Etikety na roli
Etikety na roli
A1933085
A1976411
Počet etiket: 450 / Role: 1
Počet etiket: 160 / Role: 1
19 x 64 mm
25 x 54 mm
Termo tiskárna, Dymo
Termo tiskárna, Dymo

# # #

Instructions to follow =>
Starting with the line that holds "Počet etiket: 160 / Role: 1", copy each remaining line of the listing above exactly, through the last one.

Task response =>
Počet etiket: 160 / Role: 1
19 x 64 mm
25 x 54 mm
Termo tiskárna, Dymo
Termo tiskárna, Dymo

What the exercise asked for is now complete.